We’re very into verde. Don’t get us wrong, we love a red salsa as much as anyone. But when it comes to these enchiladas? Team green all the way. This mild, tomatillo-based salsa adds a sweet kick to pork filling and coats tortillas with subtle tang. A zesty cheese topping turns brown and bubbly in the oven, then everything’s cooled with crema and scallion greens. But be warned: After this dinner, your entire enchilada-world may be turned upside down. Welcome to the dark (green) side!

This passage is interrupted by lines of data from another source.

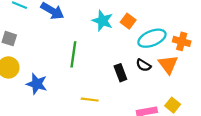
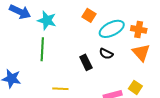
cyan star: (103, 21) -> (47, 20), moved
orange triangle: (168, 64) -> (141, 53), moved

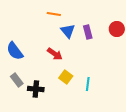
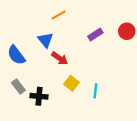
orange line: (54, 14) -> (59, 15), turned -40
blue triangle: (68, 31) -> (46, 40), moved
purple rectangle: (88, 32) -> (95, 34), turned 72

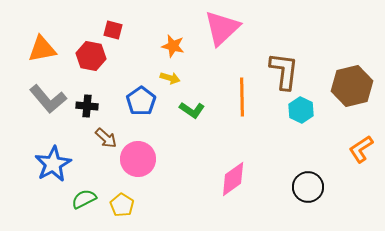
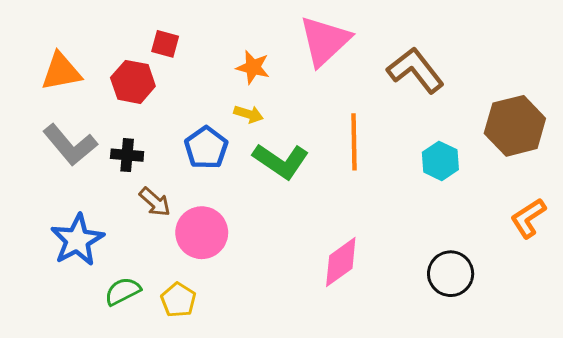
brown L-shape: (284, 71) -> (415, 70), moved, turned -45
green L-shape: (192, 110) -> (281, 161), size x1.5

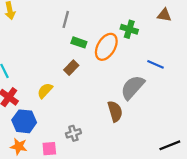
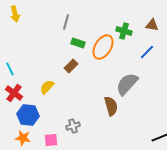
brown triangle: (164, 15) -> (152, 25), moved
blue line: (156, 64) -> (147, 52), moved, turned -70

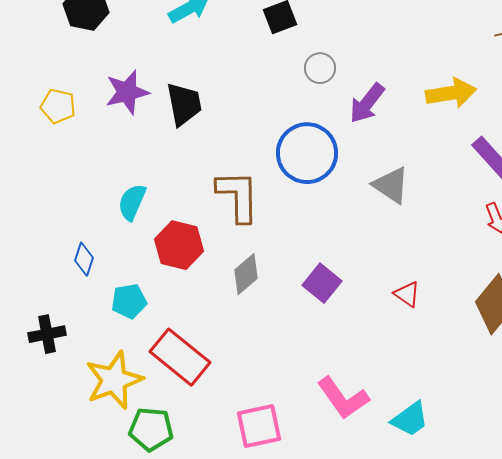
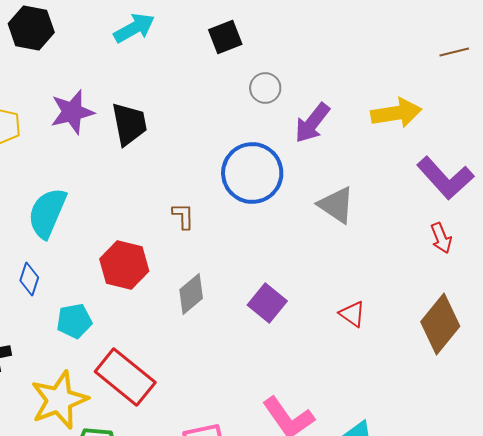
brown L-shape: (238, 196) -> (183, 216), size x0.5
cyan semicircle: (132, 202) -> (47, 213), moved, size x1.4

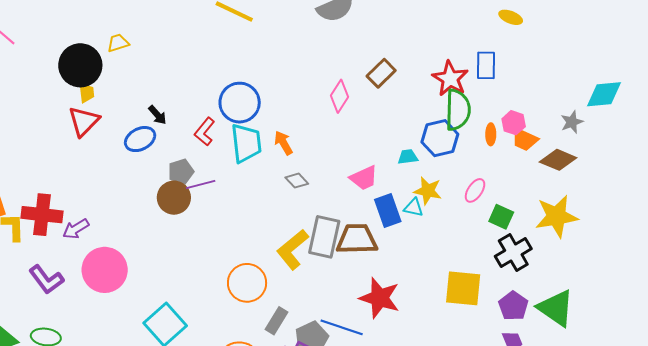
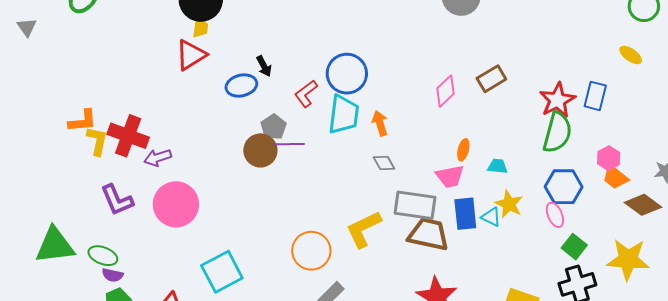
orange ellipse: (491, 134) -> (463, 150), moved
blue hexagon: (440, 138) -> (564, 187), moved
gray pentagon: (181, 172) -> (274, 127), turned -30
pink ellipse: (475, 190) -> (555, 215), turned -70
gray rectangle: (324, 237) -> (415, 205), moved, turned 72

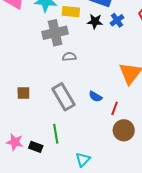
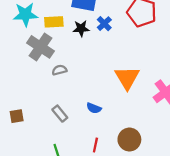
gray cross: (55, 33) -> (40, 47), turned -35
gray rectangle: (63, 97) -> (60, 114), size x0.6
red line: (115, 108) -> (95, 145), moved

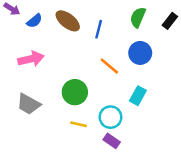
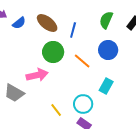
pink arrow: (31, 59) -> (37, 75), moved
green circle: (75, 92) -> (53, 52), moved
yellow line: (78, 124) -> (56, 110), turned 40

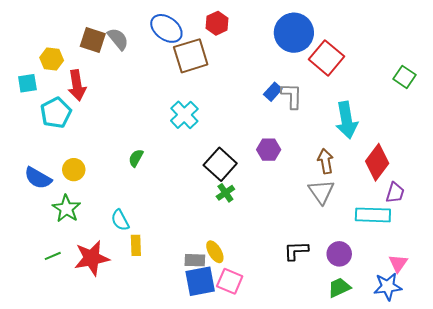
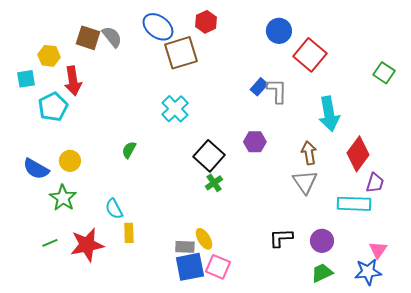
blue circle: (294, 33) -> (279, 31), size x0.7

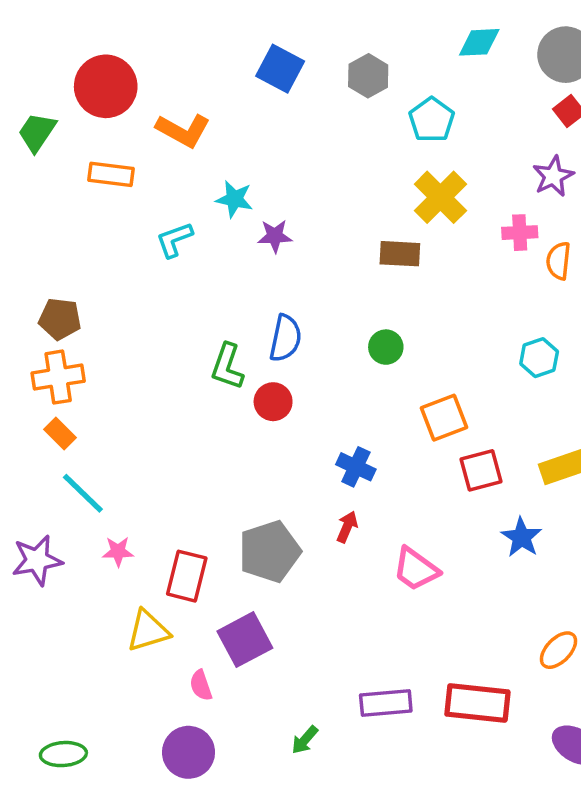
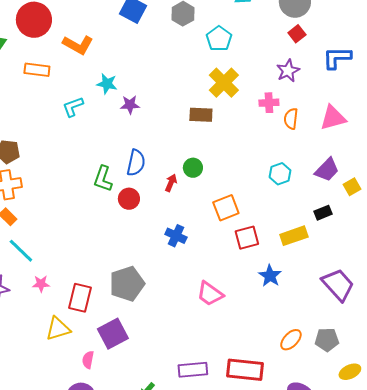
red arrow: (347, 527) -> (171, 183), moved
pink semicircle: (201, 685) -> (88, 360), turned 30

Produced in a facility that processes eggs, milk, fish, peanuts, sesame, shellfish, soy, tree nuts, and wheat.
1 unit
Poblano Pepper
2 unit
Scallions
1 teaspoon
Hot Sauce
4 tablespoon
Sour Cream
(Contains Milk)
10 ounce
Ground Beef
1 tablespoon
Southwest Spice Blend
7.06 ounce
Green Salsa
½ cup
Mexican Cheese Blend
(Contains Milk)
6 unit
Flour Tortillas
(Contains Soy, Wheat)
2 teaspoon
Cooking Oil
Salt
Pepper
• Heat broiler to high. Wash and dry produce. • Halve, deseed, and thinly slice poblano crosswise into strips. Trim and thinly slice scallions, separating whites from greens.
• In a small bowl, combine sour cream with hot sauce to taste. Stir in water 1 tsp at a time until mixture reaches a drizzling consistency. Season with salt and pepper.

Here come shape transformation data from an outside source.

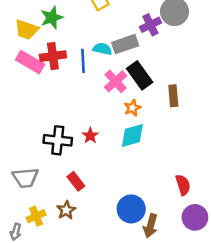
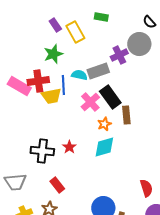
green star: (52, 18) -> (53, 54), moved
yellow trapezoid: (26, 30) -> (51, 96), moved, turned -30
brown rectangle: (173, 96) -> (126, 115), moved

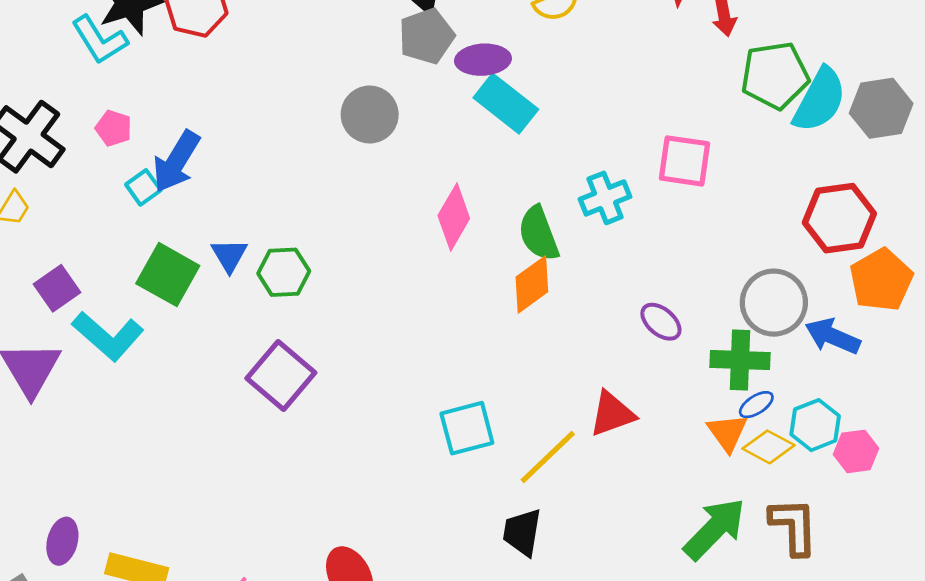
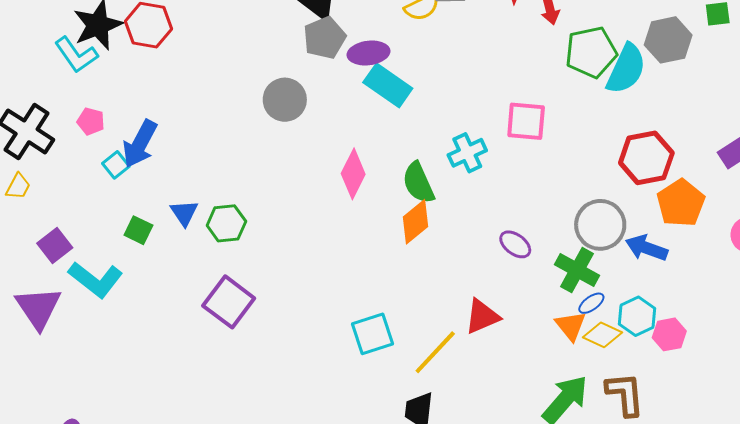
gray hexagon: (881, 108) -> (668, 40), moved
green square: (168, 275) -> (138, 230), size x0.6
green cross: (740, 360) -> (577, 270), turned 30

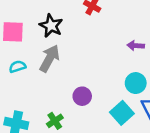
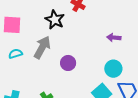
black star: (51, 26) -> (55, 20), moved
purple circle: (82, 96) -> (68, 63), moved

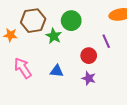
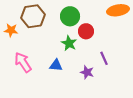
green star: (54, 36) -> (69, 43), moved
purple line: (106, 41) -> (104, 58), moved
red circle: (89, 56) -> (86, 31), moved

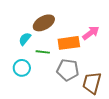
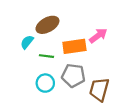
cyan circle: (22, 68) -> (45, 83), moved

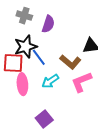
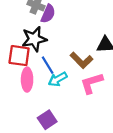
purple semicircle: (48, 24) -> (48, 14), moved
blue line: (39, 57) -> (48, 65), moved

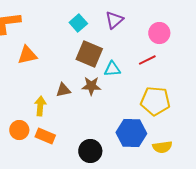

• Heat a drizzle of oil in a large, preferably ovenproof, pan over medium-high heat. Add poblano; season with salt and pepper. Cook, stirring, until poblano is softened and lightly blistered, 5-7 minutes.
• Add a drizzle of oil, pork*, scallion whites, and Southwest Spice to pan with poblano; season with salt and pepper. Cook, breaking up meat into pieces, until browned and cooked through, 3-5 minutes. • Stir in 1⁄4 of the salsa (you’ll use the rest in the next step); taste and season with salt and pepper. • Turn off heat; transfer filling to a medium bowl. Wipe out pan.

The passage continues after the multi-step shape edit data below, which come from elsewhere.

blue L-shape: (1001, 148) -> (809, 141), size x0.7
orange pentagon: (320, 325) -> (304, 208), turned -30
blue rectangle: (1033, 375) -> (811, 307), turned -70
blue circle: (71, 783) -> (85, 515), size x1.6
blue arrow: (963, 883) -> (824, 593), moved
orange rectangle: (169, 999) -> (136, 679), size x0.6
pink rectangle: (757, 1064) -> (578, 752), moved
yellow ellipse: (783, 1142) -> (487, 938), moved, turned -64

Swap in beef for pork; cook 4-6 minutes.
• Place a small amount of filling on one half of each tortilla. Roll up tortillas, starting with filled sides, to create enchiladas. Place, seam sides down, in pan used for filling. TIP: For 4 servings or if pan isn’t ovenproof, place enchiladas in a 9-by-13-inch baking dish. • Top with remaining salsa and sprinkle with Mexican cheese.
• Broil enchiladas until browned and bubbly, 3-4 minutes. TIP: Watch carefully to avoid burning. • Drizzle with crema and sprinkle with scallion greens. Serve.